Brave Upwell teenager Annie Fowler speaks out to raise awareness of ME
An Upwell teenager has spoken out about her fight with a debilitating illness that has left her on daily medication and with no energy.
Annie Fowler, 15, has ME (Myalgic Encephalomyelitis) a chronic fluctuating neurological condition which affects around 20,000 young people in the UK.
She is sharing her story as part of Action for ME’s 2018 ME Awareness Month campaign, This is ME.
Annie said: “Before ME I was fun, I was bubbly and I felt normal. I wasn’t consistently worried about doing too much, I didn’t have to take medication every day to help my symptoms, or explain to my friends why I couldn’t do something.
“I knew that the possibilities for me were endless and I could do anything I wanted.

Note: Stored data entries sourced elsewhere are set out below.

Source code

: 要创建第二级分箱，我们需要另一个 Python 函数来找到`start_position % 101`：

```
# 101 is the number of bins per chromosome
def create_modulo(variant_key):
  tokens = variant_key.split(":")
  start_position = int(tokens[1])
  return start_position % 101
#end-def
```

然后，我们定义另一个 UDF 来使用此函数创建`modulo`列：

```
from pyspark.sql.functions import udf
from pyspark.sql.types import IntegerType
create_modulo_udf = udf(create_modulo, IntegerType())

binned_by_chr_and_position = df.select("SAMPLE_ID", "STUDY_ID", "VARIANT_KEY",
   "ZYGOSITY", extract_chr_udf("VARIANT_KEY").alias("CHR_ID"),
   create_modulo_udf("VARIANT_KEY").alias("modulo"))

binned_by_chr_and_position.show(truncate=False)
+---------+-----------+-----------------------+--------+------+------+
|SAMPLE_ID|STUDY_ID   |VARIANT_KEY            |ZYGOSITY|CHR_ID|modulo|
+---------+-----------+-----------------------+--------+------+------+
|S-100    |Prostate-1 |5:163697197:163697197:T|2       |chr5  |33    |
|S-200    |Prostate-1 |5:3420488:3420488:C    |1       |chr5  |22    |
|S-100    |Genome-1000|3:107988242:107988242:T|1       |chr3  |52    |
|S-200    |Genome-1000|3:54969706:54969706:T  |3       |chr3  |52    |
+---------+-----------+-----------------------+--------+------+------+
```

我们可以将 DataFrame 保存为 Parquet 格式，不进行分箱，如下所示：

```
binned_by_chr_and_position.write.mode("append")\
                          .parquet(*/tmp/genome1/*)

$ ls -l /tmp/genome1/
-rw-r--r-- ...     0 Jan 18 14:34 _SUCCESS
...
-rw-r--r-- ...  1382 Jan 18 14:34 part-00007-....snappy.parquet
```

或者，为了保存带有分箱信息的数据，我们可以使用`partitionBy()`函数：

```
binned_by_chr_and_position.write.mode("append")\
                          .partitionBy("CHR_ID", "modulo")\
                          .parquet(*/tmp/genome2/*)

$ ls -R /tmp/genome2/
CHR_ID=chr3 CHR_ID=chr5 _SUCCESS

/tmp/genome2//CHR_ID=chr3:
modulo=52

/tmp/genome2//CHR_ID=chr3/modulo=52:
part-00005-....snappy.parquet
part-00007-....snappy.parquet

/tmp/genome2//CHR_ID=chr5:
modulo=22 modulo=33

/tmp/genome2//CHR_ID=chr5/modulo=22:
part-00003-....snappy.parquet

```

I had my whole future planned out. But now it’s not as clear.”
One of the most common issues of ME is long-term school absence. It can affect anyone, of any age, at any time – and in different ways. Even in its so-called mildest form, ME changes the lives of everyone it affects, and not just their health.
“Life is very different now,” explains Annie. “I can’t do as much as I used to, I constantly have to watch what I do. I don’t have an appetite like I did.
“I never feel like myself, and other people notice that too. There are odd days when I feel like myself and sound more like myself, but it never lasts as long as I want it to.”
People with ME experience severe, persistent, fatigue – very different from ordinary tiredness, associated with post-exertional malaise, the body and brain’s inability to recover after expending even small amounts of energy.
This leads to a flare-up in symptoms including chronic pain, difficulties with concentration, thinking and memory (known as ‘brain fog’) and problems with the nervous and digestive system.
Annie said: “The symptoms are just uncontrollable some days. When I’m at my worst I don’t move, I don’t eat, I sleep for days and my room is always dark because I can’t cope with the light.
“The toughest thing is not being able to control when the symptoms occur because it varies so much from day-to -day, hour to hour.
“This makes doing everyday things very difficult as you never know what may change or if you’re going to be able to carry on doing what you’re doing – whether that be shopping, cooking, or even just sitting with family.
“It makes you feel so isolated because you can’t do the everyday things and feel normal.”
A lack of understanding and awareness about the illness means children and adults affected by ME can experience disbelief and discrimination from employers, colleagues, teachers, health and social care professionals and even friends and family.
“Some of my friends just think I’m lazy and tired all the time, which frustrates me a lot because that’s not what it is at all,” she said
One-in-four people with ME are so severely affected they remain housebound. There is currently no specific test to detect ME and no pharmacological cure.
Annie hopes she will be able to lead a normal life, one day.
“My mum is a massive help, she makes sure I do everything I can to help myself get better.
“She always believes in me, that I will recover, even if it’s not 100 per cent, and that I will do everything I want to in my life,” said Annie.